- **How to complete this task**
Output each entry verbatim. Leave the images out.

Stored items
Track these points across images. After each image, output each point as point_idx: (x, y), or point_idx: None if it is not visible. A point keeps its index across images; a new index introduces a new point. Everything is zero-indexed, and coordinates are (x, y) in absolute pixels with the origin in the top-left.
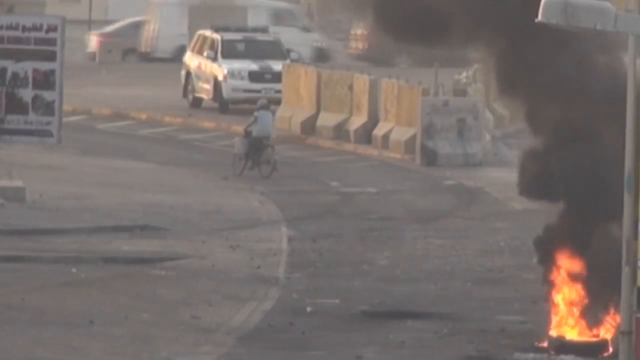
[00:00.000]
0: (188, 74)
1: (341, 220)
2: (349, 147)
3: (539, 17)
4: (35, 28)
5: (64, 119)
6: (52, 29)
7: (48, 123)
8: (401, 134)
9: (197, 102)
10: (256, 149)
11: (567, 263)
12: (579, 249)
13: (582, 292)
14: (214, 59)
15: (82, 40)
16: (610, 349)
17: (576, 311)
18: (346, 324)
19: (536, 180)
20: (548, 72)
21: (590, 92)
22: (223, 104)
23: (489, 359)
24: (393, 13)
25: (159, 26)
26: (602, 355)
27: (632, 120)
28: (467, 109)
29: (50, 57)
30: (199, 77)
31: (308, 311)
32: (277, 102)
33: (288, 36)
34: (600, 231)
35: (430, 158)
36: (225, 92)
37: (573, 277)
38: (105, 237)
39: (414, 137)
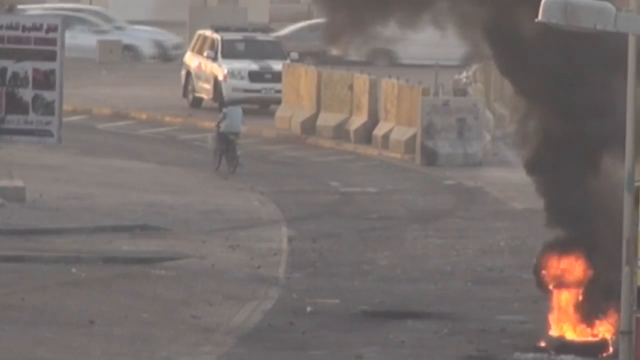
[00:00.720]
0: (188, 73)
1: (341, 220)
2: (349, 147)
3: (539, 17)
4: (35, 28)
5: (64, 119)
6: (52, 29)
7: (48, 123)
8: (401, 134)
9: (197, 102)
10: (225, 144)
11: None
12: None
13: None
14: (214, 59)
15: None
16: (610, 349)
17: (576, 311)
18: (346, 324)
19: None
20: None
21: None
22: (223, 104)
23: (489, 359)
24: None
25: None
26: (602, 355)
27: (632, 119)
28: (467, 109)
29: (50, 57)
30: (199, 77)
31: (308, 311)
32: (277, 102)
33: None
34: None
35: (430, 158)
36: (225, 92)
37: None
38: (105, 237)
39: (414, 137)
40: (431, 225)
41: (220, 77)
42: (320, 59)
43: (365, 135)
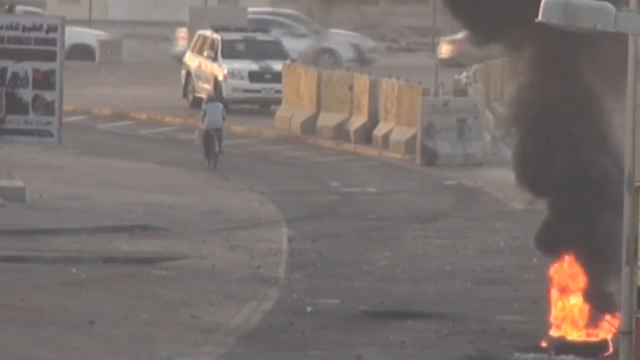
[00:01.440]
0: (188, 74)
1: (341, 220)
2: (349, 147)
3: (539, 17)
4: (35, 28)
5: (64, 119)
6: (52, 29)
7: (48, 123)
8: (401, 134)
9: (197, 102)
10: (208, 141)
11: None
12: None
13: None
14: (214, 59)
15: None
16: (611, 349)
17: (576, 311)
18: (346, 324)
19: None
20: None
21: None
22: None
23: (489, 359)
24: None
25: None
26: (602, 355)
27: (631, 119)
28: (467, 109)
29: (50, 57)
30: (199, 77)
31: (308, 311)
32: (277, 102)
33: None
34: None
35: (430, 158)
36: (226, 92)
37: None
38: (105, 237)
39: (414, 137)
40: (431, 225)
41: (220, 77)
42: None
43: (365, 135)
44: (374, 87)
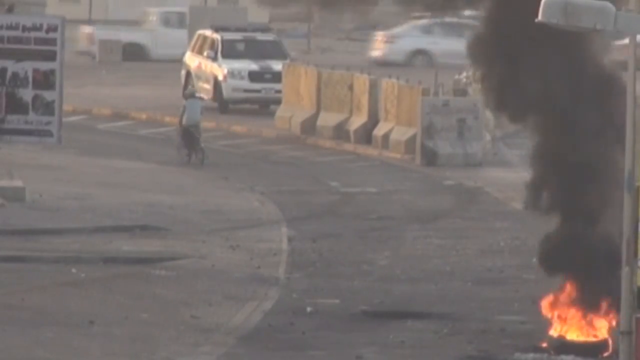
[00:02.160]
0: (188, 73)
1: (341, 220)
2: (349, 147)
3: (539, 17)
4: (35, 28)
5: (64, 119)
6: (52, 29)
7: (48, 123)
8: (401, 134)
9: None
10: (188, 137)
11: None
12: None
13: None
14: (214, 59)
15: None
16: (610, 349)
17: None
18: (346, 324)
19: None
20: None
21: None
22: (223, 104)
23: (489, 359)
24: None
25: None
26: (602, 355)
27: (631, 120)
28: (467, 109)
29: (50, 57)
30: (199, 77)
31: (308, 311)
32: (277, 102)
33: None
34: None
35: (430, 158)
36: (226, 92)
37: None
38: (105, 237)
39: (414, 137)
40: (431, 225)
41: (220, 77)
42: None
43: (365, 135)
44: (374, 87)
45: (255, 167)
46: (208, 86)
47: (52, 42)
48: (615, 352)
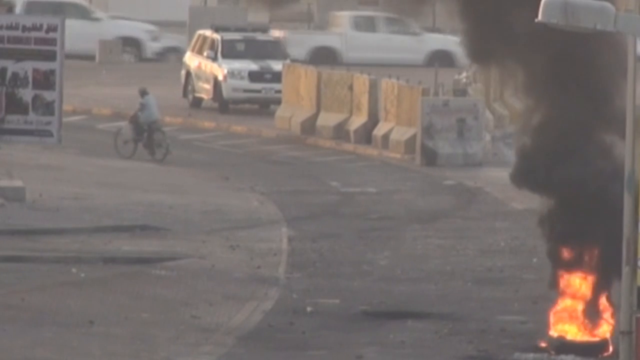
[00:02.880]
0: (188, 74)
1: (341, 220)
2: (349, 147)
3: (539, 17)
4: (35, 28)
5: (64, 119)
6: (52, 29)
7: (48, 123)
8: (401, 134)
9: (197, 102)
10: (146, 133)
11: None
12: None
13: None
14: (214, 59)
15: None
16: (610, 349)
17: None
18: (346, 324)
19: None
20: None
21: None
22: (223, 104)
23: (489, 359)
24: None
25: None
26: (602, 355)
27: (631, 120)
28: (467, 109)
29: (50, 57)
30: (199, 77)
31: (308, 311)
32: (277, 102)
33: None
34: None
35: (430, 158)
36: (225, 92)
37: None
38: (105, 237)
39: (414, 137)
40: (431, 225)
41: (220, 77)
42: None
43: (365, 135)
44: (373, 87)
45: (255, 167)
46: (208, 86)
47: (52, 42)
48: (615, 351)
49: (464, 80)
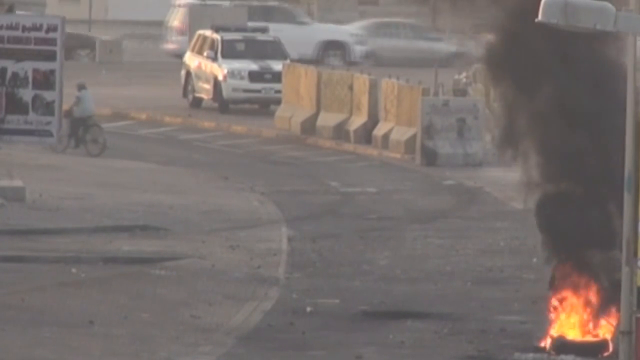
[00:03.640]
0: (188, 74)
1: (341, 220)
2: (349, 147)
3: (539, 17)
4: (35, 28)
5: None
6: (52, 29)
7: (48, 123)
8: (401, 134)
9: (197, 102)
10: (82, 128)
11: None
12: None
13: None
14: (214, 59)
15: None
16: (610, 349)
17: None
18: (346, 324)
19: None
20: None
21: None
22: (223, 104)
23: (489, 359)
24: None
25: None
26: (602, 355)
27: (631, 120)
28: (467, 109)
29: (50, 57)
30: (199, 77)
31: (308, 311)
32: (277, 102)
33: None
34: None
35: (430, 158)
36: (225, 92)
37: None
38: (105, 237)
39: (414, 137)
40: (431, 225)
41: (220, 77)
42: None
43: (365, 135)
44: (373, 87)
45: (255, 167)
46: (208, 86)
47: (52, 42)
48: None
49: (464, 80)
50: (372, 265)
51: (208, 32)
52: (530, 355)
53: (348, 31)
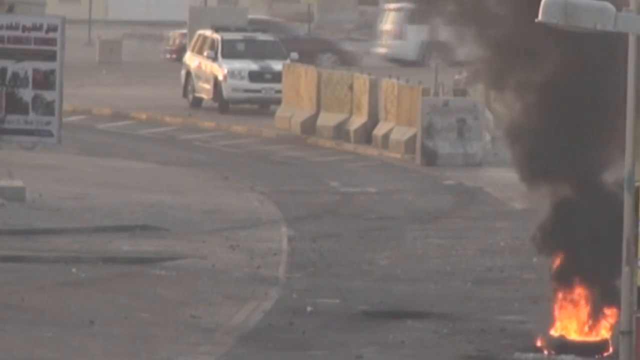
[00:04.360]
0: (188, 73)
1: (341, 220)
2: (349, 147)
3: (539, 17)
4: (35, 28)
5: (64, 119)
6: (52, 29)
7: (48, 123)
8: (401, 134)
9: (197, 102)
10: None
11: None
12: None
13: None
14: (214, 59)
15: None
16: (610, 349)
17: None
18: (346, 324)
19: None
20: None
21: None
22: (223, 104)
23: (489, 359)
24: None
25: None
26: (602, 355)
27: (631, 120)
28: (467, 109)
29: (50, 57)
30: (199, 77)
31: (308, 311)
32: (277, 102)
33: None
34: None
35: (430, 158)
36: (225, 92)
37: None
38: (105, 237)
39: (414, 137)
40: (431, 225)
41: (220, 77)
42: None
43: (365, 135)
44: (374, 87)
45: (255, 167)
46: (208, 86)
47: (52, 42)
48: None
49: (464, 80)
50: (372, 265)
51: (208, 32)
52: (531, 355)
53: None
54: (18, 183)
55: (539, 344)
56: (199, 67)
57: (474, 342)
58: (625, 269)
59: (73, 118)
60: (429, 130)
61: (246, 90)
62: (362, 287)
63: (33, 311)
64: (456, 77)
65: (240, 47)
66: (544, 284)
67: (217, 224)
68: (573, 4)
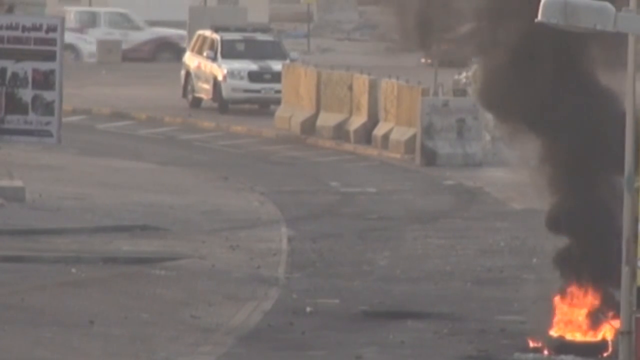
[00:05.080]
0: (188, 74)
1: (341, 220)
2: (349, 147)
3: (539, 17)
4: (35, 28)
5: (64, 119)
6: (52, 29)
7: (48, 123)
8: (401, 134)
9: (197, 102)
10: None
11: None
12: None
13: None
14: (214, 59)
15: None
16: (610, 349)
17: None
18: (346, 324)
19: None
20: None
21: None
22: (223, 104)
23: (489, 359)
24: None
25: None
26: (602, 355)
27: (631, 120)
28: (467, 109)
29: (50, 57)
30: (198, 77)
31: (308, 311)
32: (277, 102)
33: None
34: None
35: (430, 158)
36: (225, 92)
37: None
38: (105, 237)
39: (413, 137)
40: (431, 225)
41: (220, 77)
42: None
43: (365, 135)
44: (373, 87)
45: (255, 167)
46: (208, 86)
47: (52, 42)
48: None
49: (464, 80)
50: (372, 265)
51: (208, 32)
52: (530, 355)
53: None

- **Answer below**
Track these points across images. After each image, output each point as point_idx: (x, y), or point_idx: None if it is not visible. A point keeps its index across images; a new index introduces a new point. Everything is zero-indexed, and coordinates are (x, y) in absolute pixels with the origin in the top-left.
[00:00.000]
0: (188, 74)
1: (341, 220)
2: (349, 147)
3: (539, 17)
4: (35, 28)
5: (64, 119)
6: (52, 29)
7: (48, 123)
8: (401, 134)
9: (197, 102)
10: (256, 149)
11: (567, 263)
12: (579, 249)
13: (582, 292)
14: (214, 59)
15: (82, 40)
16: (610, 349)
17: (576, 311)
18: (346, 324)
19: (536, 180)
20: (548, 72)
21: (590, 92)
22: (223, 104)
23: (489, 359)
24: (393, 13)
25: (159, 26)
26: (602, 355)
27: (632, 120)
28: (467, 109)
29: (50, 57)
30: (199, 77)
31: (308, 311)
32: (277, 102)
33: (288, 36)
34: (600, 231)
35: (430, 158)
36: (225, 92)
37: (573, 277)
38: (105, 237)
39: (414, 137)
[00:00.720]
0: (188, 73)
1: (341, 220)
2: (349, 147)
3: (539, 17)
4: (35, 28)
5: (64, 119)
6: (52, 29)
7: (48, 123)
8: (401, 134)
9: (197, 102)
10: (225, 144)
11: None
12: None
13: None
14: (214, 59)
15: None
16: (610, 349)
17: (576, 311)
18: (346, 324)
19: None
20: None
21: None
22: (223, 104)
23: (489, 359)
24: None
25: None
26: (602, 355)
27: (632, 119)
28: (467, 109)
29: (50, 57)
30: (199, 77)
31: (308, 311)
32: (277, 102)
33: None
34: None
35: (430, 158)
36: (225, 92)
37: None
38: (105, 237)
39: (414, 137)
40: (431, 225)
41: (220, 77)
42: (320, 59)
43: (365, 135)
[00:01.440]
0: (188, 74)
1: (341, 220)
2: (349, 147)
3: (539, 17)
4: (35, 28)
5: (64, 119)
6: (52, 29)
7: (48, 123)
8: (401, 134)
9: (197, 102)
10: (208, 141)
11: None
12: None
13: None
14: (214, 59)
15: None
16: (611, 349)
17: (576, 311)
18: (346, 324)
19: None
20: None
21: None
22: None
23: (489, 359)
24: None
25: None
26: (602, 355)
27: (631, 119)
28: (467, 109)
29: (50, 57)
30: (199, 77)
31: (308, 311)
32: (277, 102)
33: None
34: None
35: (430, 158)
36: (226, 92)
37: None
38: (105, 237)
39: (414, 137)
40: (431, 225)
41: (220, 77)
42: None
43: (365, 135)
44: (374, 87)
[00:02.160]
0: (188, 73)
1: (341, 220)
2: (349, 147)
3: (539, 17)
4: (35, 28)
5: (64, 119)
6: (52, 29)
7: (48, 123)
8: (401, 134)
9: None
10: (188, 137)
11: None
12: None
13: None
14: (214, 59)
15: None
16: (610, 349)
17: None
18: (346, 324)
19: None
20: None
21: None
22: (223, 104)
23: (489, 359)
24: None
25: None
26: (602, 355)
27: (631, 120)
28: (467, 109)
29: (50, 57)
30: (199, 77)
31: (308, 311)
32: (277, 102)
33: None
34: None
35: (430, 158)
36: (226, 92)
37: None
38: (105, 237)
39: (414, 137)
40: (431, 225)
41: (220, 77)
42: None
43: (365, 135)
44: (374, 87)
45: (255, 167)
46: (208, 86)
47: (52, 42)
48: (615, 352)
[00:02.880]
0: (188, 74)
1: (341, 220)
2: (349, 147)
3: (539, 17)
4: (35, 28)
5: (64, 119)
6: (52, 29)
7: (48, 123)
8: (401, 134)
9: (197, 102)
10: (146, 133)
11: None
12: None
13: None
14: (214, 59)
15: None
16: (610, 349)
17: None
18: (346, 324)
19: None
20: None
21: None
22: (223, 104)
23: (489, 359)
24: None
25: None
26: (602, 355)
27: (631, 120)
28: (467, 109)
29: (50, 57)
30: (199, 77)
31: (308, 311)
32: (277, 102)
33: None
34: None
35: (430, 158)
36: (225, 92)
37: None
38: (105, 237)
39: (414, 137)
40: (431, 225)
41: (220, 77)
42: None
43: (365, 135)
44: (373, 87)
45: (255, 167)
46: (208, 86)
47: (52, 42)
48: (615, 351)
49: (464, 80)
[00:03.640]
0: (188, 74)
1: (341, 220)
2: (349, 147)
3: (539, 17)
4: (35, 28)
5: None
6: (52, 29)
7: (48, 123)
8: (401, 134)
9: (197, 102)
10: (82, 128)
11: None
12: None
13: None
14: (214, 59)
15: None
16: (610, 349)
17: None
18: (346, 324)
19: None
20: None
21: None
22: (223, 104)
23: (489, 359)
24: None
25: None
26: (602, 355)
27: (631, 120)
28: (467, 109)
29: (50, 57)
30: (199, 77)
31: (308, 311)
32: (277, 102)
33: None
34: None
35: (430, 158)
36: (225, 92)
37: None
38: (105, 237)
39: (414, 137)
40: (431, 225)
41: (220, 77)
42: None
43: (365, 135)
44: (373, 87)
45: (255, 167)
46: (208, 86)
47: (52, 42)
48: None
49: (464, 80)
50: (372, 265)
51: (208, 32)
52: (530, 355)
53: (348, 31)
[00:04.360]
0: (188, 73)
1: (341, 220)
2: (349, 147)
3: (539, 17)
4: (35, 28)
5: (64, 119)
6: (52, 29)
7: (48, 123)
8: (401, 134)
9: (197, 102)
10: None
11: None
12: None
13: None
14: (214, 59)
15: None
16: (610, 349)
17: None
18: (346, 324)
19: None
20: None
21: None
22: (223, 104)
23: (489, 359)
24: None
25: None
26: (602, 355)
27: (631, 120)
28: (467, 109)
29: (50, 57)
30: (199, 77)
31: (308, 311)
32: (277, 102)
33: None
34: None
35: (430, 158)
36: (225, 92)
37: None
38: (105, 237)
39: (414, 137)
40: (431, 225)
41: (220, 77)
42: None
43: (365, 135)
44: (374, 87)
45: (255, 167)
46: (208, 86)
47: (52, 42)
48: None
49: (464, 80)
50: (372, 265)
51: (208, 32)
52: (531, 355)
53: None
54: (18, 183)
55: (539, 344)
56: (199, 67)
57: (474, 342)
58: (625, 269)
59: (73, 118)
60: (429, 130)
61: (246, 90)
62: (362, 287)
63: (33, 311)
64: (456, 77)
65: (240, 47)
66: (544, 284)
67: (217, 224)
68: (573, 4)
[00:05.080]
0: (188, 74)
1: (341, 220)
2: (349, 147)
3: (539, 17)
4: (35, 28)
5: (64, 119)
6: (52, 29)
7: (48, 123)
8: (401, 134)
9: (197, 102)
10: None
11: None
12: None
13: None
14: (214, 59)
15: None
16: (610, 349)
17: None
18: (346, 324)
19: None
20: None
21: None
22: (223, 104)
23: (489, 359)
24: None
25: None
26: (602, 355)
27: (631, 120)
28: (467, 109)
29: (50, 57)
30: (198, 77)
31: (308, 311)
32: (277, 102)
33: None
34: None
35: (430, 158)
36: (225, 92)
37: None
38: (105, 237)
39: (413, 137)
40: (431, 225)
41: (220, 77)
42: None
43: (365, 135)
44: (373, 87)
45: (255, 167)
46: (208, 86)
47: (52, 42)
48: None
49: (464, 80)
50: (372, 265)
51: (208, 32)
52: (530, 355)
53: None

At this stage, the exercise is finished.